--- START ---

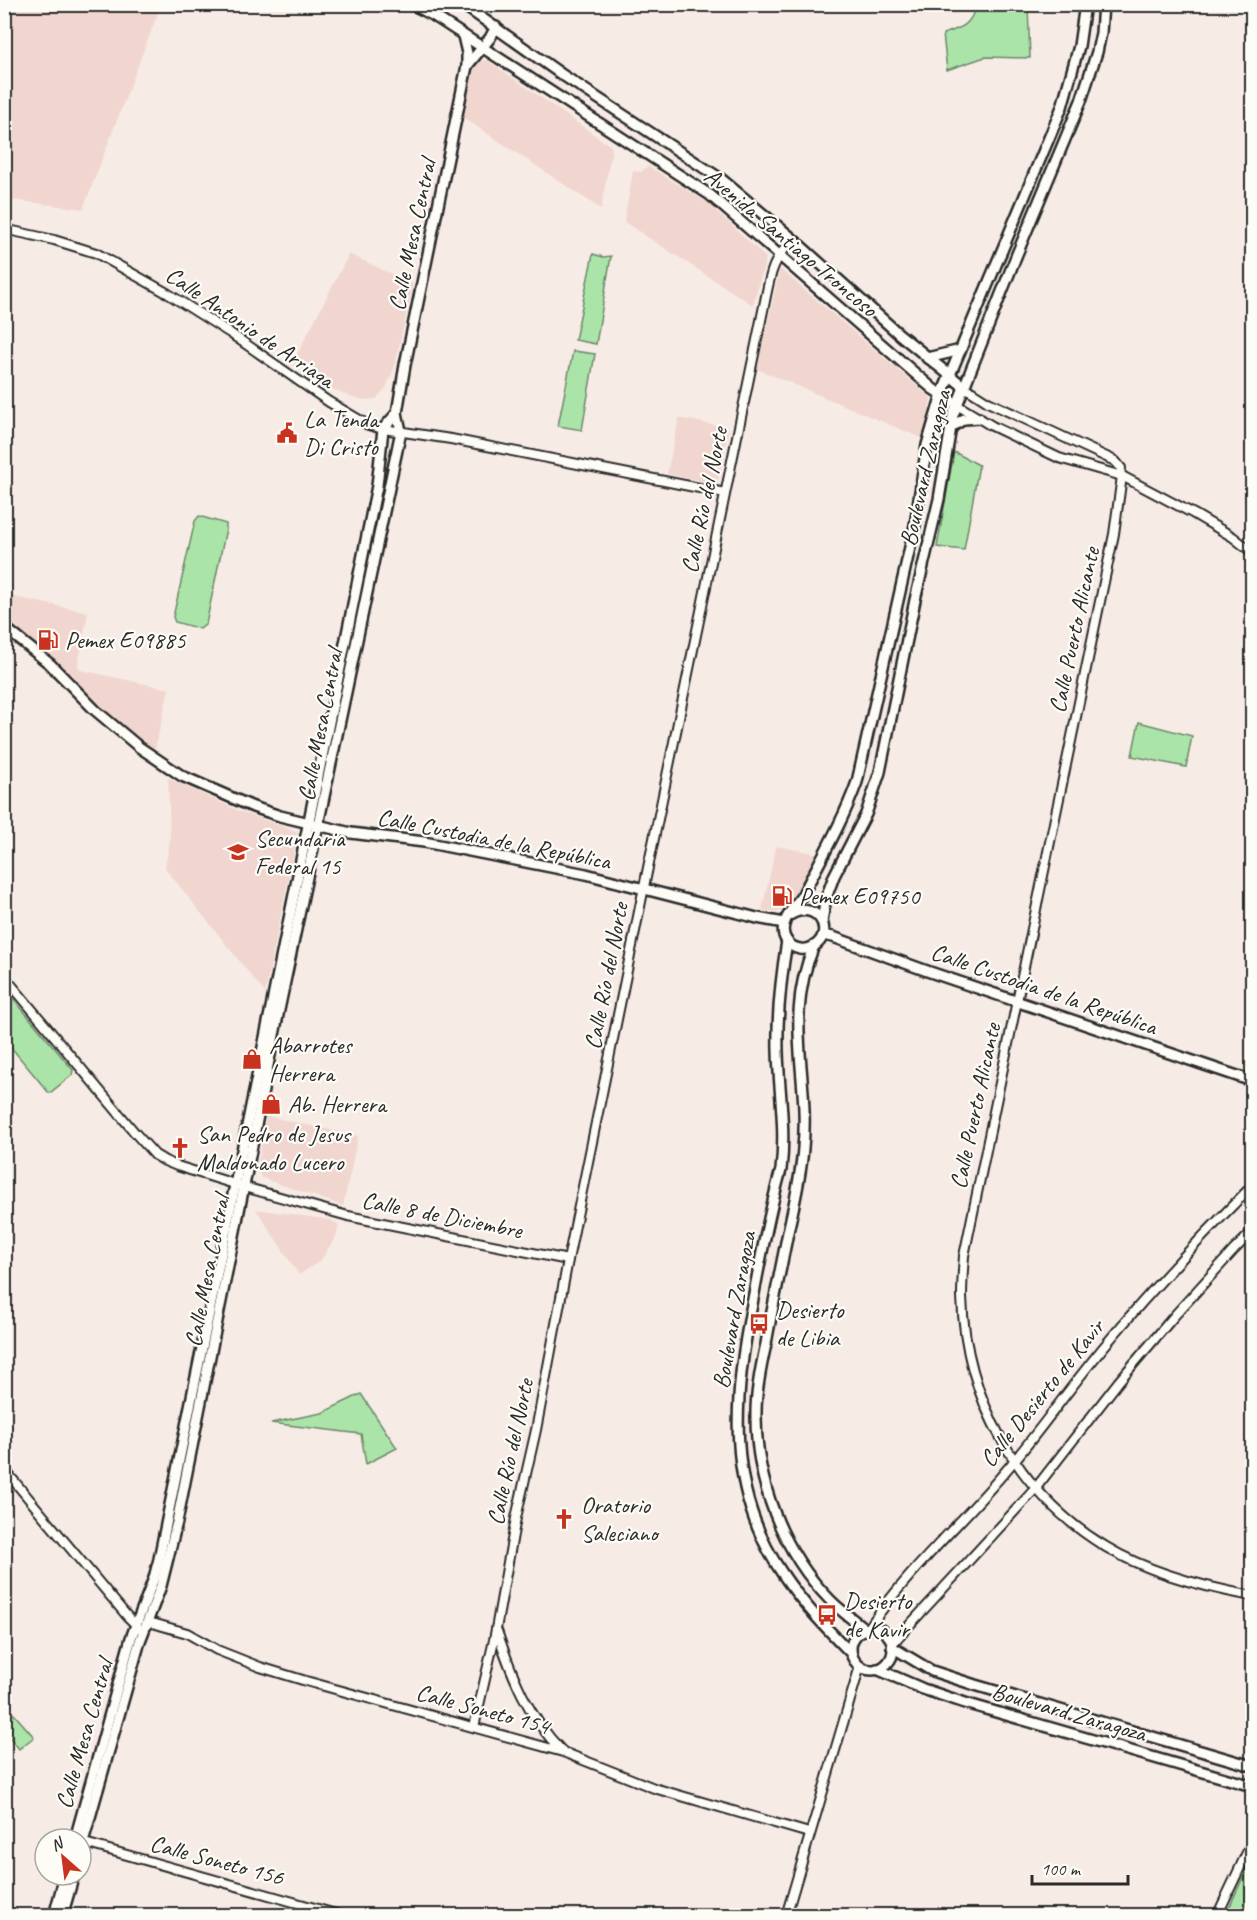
<svg xmlns="http://www.w3.org/2000/svg" width="1257" height="1920" viewBox="0 0 1257 1920" font-family="Caveat,sans-serif">
<style>
.built{fill:#f0d6cf}
.green{fill:#abe4a8;stroke:#6b886a;stroke-width:1.5}
.lines{fill:none;stroke-linecap:round;stroke-linejoin:round}
.minor-casing{stroke:#2b2b2b;stroke-width:12}
.major-casing{stroke:#2b2b2b;stroke-width:14}
.minor{stroke:#fdfcf7;stroke-width:8}
.major{stroke:#fdfcf7;stroke-width:9}
.labels{text-anchor:middle;dominant-baseline:central;stroke-width:4.5;stroke-linejoin:round;paint-order:stroke}
.street-label{font-size:24px;fill:#2b2b2b;stroke:#fdfcf7}
.poi-label{font-size:24px;fill:#2b2b2b;stroke:#fdfcf7;text-anchor:start}
</style>
<rect width="100%" height="100%" fill="#f7ebe5"/>
<filter id="ink" filterUnits="userSpaceOnUse"><feTurbulence type="fractalNoise" baseFrequency=".0167" numOctaves="2"/><feDisplacementMap in="SourceGraphic" scale="12" xChannelSelector="R" yChannelSelector="G"/><feConvolveMatrix kernelMatrix="1 2 1 2 8 2 1 2 1" color-interpolation-filters="sRGB"/></filter>
<g filter="url(#ink)">
<g class="built">
<polygon points="5,4 161,5 83,209 5,199"/>
<polygon points="487,60 612,147 601,209 461,116 472,65 479,61"/>
<polygon points="648,166 708,203 766,258 753,305 624,222 633,171 641,172"/>
<polygon points="349,254 413,284 394,369 386,388 376,399 364,400 351,397 326,386 293,362"/>
<polygon points="780,269 931,398 924,439 757,369"/>
<polygon points="679,418 729,428 717,484 667,474"/>
<polygon points="4,595 88,612 78,665 80,670 169,689 154,753 111,719 38,646 5,620"/>
<polygon points="168,778 239,811 298,832 265,993 165,868 170,840"/>
<polygon points="776,846 818,854 793,902 782,911 766,911 762,910"/>
<polygon points="266,1116 358,1136 343,1206 262,1178 257,1171"/>
<polygon points="256,1209 330,1220 339,1225 336,1236 321,1260 299,1275"/>
</g>
<g class="green">
<path d="M 977,5 L 1028,5 L 1030,58 L 985,57 L 947,70 L 943,34 C 964,27 969,26 977,5 Z"/>
<polygon points="593,254 603,257 611,256 596,344 575,340"/>
<polygon points="573,351 595,354 582,430 558,426"/>
<polygon points="954,452 979,465 964,550 937,547"/>
<polygon points="199,516 226,524 226,529 206,624 200,629 175,622 173,617 195,521"/>
<polygon points="1139,722 1192,736 1186,767 1132,756"/>
<polygon points="12,997 73,1070 72,1075 51,1092 49,1093 5,1040 5,1003"/>
<polygon points="361,1394 397,1448 366,1464 361,1434 271,1423 322,1413"/>
<polygon points="14,1714 34,1737 19,1749 5,1731 5,1721"/>
<polygon points="1252,1857 1252,1915 1226,1915"/>
</g>
<g class="lines">
<g class="minor-casing">
<g id="minor">
<polyline points="434,16 439,4"/>
<polyline points="4,229 54,240 96,253 167,293 230,333 329,402 368,425 383,429 451,439 725,493"/>
<polyline points="963,386 988,402 1115,461 1121,468 1120,476"/>
<polyline points="957,405 992,426 1059,458 1122,476 1194,514 1233,537 1252,552"/>
<path d="M 1122,476 L 1114,534 L 964,1256 C 963,1269 962,1283 962,1297 C 965,1399 1018,1494 1106,1547 C 1149,1573 1204,1587 1252,1596"/>
<polyline points="4,976 136,1134 155,1155 165,1161 177,1166 244,1187 348,1216 568,1260"/>
<polyline points="4,1469 127,1616 139,1628"/>
<polyline points="149,1622 187,1633 217,1650 260,1667 306,1681 563,1752 654,1788 809,1833"/>
<path d="M 868,1629 C 910,1567 967,1519 1014,1461 C 1046,1422 1075,1381 1107,1343 C 1153,1288 1202,1236 1252,1186"/>
<path d="M 497,1631 C 512,1676 528,1717 562,1751"/>
<polyline points="892,1644 1035,1489 1119,1381 1175,1315 1234,1250 1252,1232"/>
<path d="M 474,1727 L 494,1640 L 516,1518 L 536,1430 L 568,1260 L 644,887 L 765,301 C 771,271 772,262 793,239"/>
<polyline points="81,1842 343,1916"/>
<polyline points="786,1916 860,1666"/>
<polyline points="1217,1916 1252,1842"/>
</g>
</g>
<g class="major-casing">
<g id="major">
<polyline points="412,4 434,16 710,195 933,389 957,405"/>
<polyline points="462,4 561,74 721,179 793,239 899,334 963,386"/>
<polyline points="467,66 490,38 496,27"/>
<polyline points="927,358 961,350"/>
<polyline points="950,428 964,419 979,418"/>
<polyline points="4,627 50,664 95,710 139,747 182,776 253,807 280,816 351,833 424,842 586,874 757,918 784,923"/>
<path d="M 788,916 C 814,898 835,928 817,944 C 812,948 806,950 800,949 C 788,947 781,936 784,925 C 786,914 797,904 803,894 C 822,857 843,821 857,782 L 915,525 L 927,445 L 942,394 L 1062,107 L 1079,46 L 1085,4"/>
<polyline points="822,921 826,898 834,876 866,814 880,772 915,600 939,499 953,415 1017,254 1081,101 1097,52 1101,33 1103,4"/>
<polyline points="823,935 833,937 930,972 1252,1081"/>
<path d="M 787,941 C 781,977 777,1014 778,1051 C 779,1093 786,1127 781,1170 C 769,1212 761,1256 753,1299 C 734,1395 724,1488 782,1573 C 802,1603 826,1628 851,1653"/>
<path d="M 814,946 C 783,1018 810,1076 803,1148 C 801,1178 793,1208 787,1237 C 780,1273 772,1309 766,1344 C 761,1366 756,1389 756,1412 C 755,1480 782,1552 831,1601 C 842,1612 854,1620 866,1630"/>
<circle cx="872" cy="1649" r="21"/>
<polyline points="892,1647 932,1671 975,1685 1252,1766"/>
<polyline points="877,1669 923,1689 965,1703 1252,1786"/>
<polyline points="75,1839 131,1638 154,1578 159,1559 377,486 383,429 397,413"/>
<polyline points="81,1849 140,1641 161,1586 177,1522 279,1010 401,431 397,413 405,365 467,66 467,53 463,36"/>
<polyline points="54,1916 65,1875"/>
<polyline points="62,1916 74,1875"/>
</g>
</g>
<use href="#minor" class="minor"/>
<use href="#major" class="major"/>
</g>
</g>
<defs>
<g id="civic-bare" transform="scale(1.62)"><path d="M-.6-6.5H3V-4.5H.6V-3L4-1V1h2V6H-6V1h2V-1L-.6-3ZM-1.2 2.5V6h2.4V2.5Z" fill="#c8321e" stroke="#fdfcf7" stroke-width="2.5" paint-order="stroke"/></g>
<g id="fuel-bare" transform="scale(1.62)"><path d="M-5.5-6h7V0h2V4h1.3V-2.5L3-4.5l.8-.8L6-3V5H2.5V1h-1V6h-7ZM-4.2-4.7v3.2H.2V-4.7Z" fill="#c8321e" stroke="#fdfcf7" stroke-width="2.5" paint-order="stroke"/></g>
<g id="school-bare" transform="scale(1.62)"><path d="M0-5L7-2L0 1L-7-2ZM-4 1L0 2.5L4 1V4Q0 6-4 4Z" fill="#c8321e" stroke="#fdfcf7" stroke-width="2.5" paint-order="stroke"/></g>
<g id="shop-bare" transform="scale(1.62)"><path d="M-5-2.5h2.3a2.7 3.5 0 0 1 5.4 0H5L5.5 6h-11ZM-1.5-2.5h3a1.5 2.3 0 0 0-3 0Z" fill="#c8321e" stroke="#fdfcf7" stroke-width="2.5" paint-order="stroke"/></g>
<g id="church-bare" transform="scale(1.62)"><path d="M-1.2-6h2.4v3.5h3.3v2.4h-3.3V6h-2.4V-.1h-3.3v-2.4h3.3Z" fill="#c8321e" stroke="#fdfcf7" stroke-width="2.5" paint-order="stroke"/></g>
<g id="bus-bare" transform="scale(1.62)"><path d="M-5-6H5V4H4V6H2V4H-2V6H-4V4H-5ZM-3.5-4V0h7V-4ZM-3.5 1.2v1.5H-2V1.2ZM2 1.2v1.5H3.5V1.2Z" fill="#c8321e" stroke="#fdfcf7" stroke-width="2.5" paint-order="stroke"/></g>
</defs>
<g fill-rule="evenodd">
<use href="#civic-bare" x="287" y="433"/>
<use href="#fuel-bare" x="48" y="640"/>
<use href="#school-bare" x="238" y="852"/>
<use href="#fuel-bare" x="782" y="896"/>
<use href="#shop-bare" x="252" y="1059"/>
<use href="#shop-bare" x="271" y="1104"/>
<use href="#church-bare" x="180" y="1148"/>
<use href="#bus-bare" x="759" y="1324"/>
<use href="#church-bare" x="564" y="1519"/>
<use href="#bus-bare" x="827" y="1615"/>
</g>
<g class="labels">
<g class="street-label">
<text transform="translate(412 235) rotate(-78)">Calle Mesa Central</text>
<text transform="translate(791 242) rotate(40)">Avenida Santiago Troncoso</text>
<text transform="translate(250 327) rotate(34)">Calle Antonio de Arriaga</text>
<text transform="translate(925 468) rotate(-77)">Boulevard Zaragoza</text>
<text transform="translate(704 500) rotate(-78)">Calle Río del Norte</text>
<text transform="translate(1074 630) rotate(-78)">Calle Puerto Alicante</text>
<text transform="translate(320 725) rotate(-79)">Calle Mesa Central</text>
<text transform="translate(494 839) rotate(11)">Calle Custodia de la República</text>
<text transform="translate(606 976) rotate(-79)">Calle Río del Norte</text>
<text transform="translate(1044 989) rotate(19)">Calle Custodia de la República</text>
<text transform="translate(975 1106) rotate(-78)">Calle Puerto Alicante</text>
<text transform="translate(442 1215) rotate(11)">Calle 8 de Diciembre</text>
<text transform="translate(207 1271) rotate(-79)">Calle Mesa Central</text>
<text transform="translate(734 1310) rotate(-80)">Boulevard Zaragoza</text>
<text transform="translate(1042 1393) rotate(-51)">Calle Desierto de Kavir</text>
<text transform="translate(510 1452) rotate(-78)">Calle Río del Norte</text>
<text transform="translate(483 1709) rotate(15)">Calle Soneto 154</text>
<text transform="translate(1069 1712) rotate(16)">Boulevard Zaragoza</text>
<text transform="translate(84 1734) rotate(-74)">Calle Mesa Central</text>
<text transform="translate(217 1860) rotate(15)">Calle Soneto 156</text>
</g>
<g class="poi-label">
<text x="304" y="419">La Tenda<tspan x="304" dy="28">Di Cristo</tspan></text>
<text x="65" y="640">Pemex E09885</text>
<text x="255" y="838">Secundaria<tspan x="255" dy="28">Federal 15</tspan></text>
<text x="799" y="896">Pemex E09750</text>
<text x="269" y="1045">Abarrotes<tspan x="269" dy="28">Herrera</tspan></text>
<text x="288" y="1104">Ab. Herrera</text>
<text x="197" y="1134">San Pedro de Jesus<tspan x="197" dy="28">Maldonado Lucero</tspan></text>
<text x="776" y="1310">Desierto<tspan x="776" dy="28">de Libia</tspan></text>
<text x="581" y="1505">Oratorio<tspan x="581" dy="28">Saleciano</tspan></text>
<text x="844" y="1601">Desierto<tspan x="844" dy="28">de Kavir</tspan></text>
</g>
</g>
<rect width="1257" height="1920" fill="none" stroke="#fdfcf7" stroke-width="24"/>
<rect x="12" y="12" width="1233" height="1896" fill="none" stroke="#2b2b2b" stroke-width="2" filter="url(#ink)"/>
<g transform="translate(63 1857) rotate(332)"><circle r="28" fill="#fdfcf7" stroke="#a9a8a5" stroke-width="1.5"/>
<path d="M0-4.5L10 22L0 15L-10 22Z" fill="#c8321e"/>
<text y="-9" font-size="16" font-weight="bold" text-anchor="middle" fill="#2b2b2b">N</text>
</g>
<path d="M1032 1875v9h96v-9" fill="none" stroke="#2b2b2b" stroke-width="3"/>
<text x="1041" y="1875" font-size="18" fill="#2b2b2b" stroke="#fdfcf7" stroke-width="4.5" paint-order="stroke">100 m</text>
</svg>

--- END ---

Activity:
In the listing above, the lines from the one containing "397,1448 366,1464 361,1434" through the one containing "54,240 96,253 167,293" must be set down exactly, with no other lines.

Output of the task:
<polygon points="361,1394 397,1448 366,1464 361,1434 271,1423 322,1413"/>
<polygon points="14,1714 34,1737 19,1749 5,1731 5,1721"/>
<polygon points="1252,1857 1252,1915 1226,1915"/>
</g>
<g class="lines">
<g class="minor-casing">
<g id="minor">
<polyline points="434,16 439,4"/>
<polyline points="4,229 54,240 96,253 167,293 230,333 329,402 368,425 383,429 451,439 725,493"/>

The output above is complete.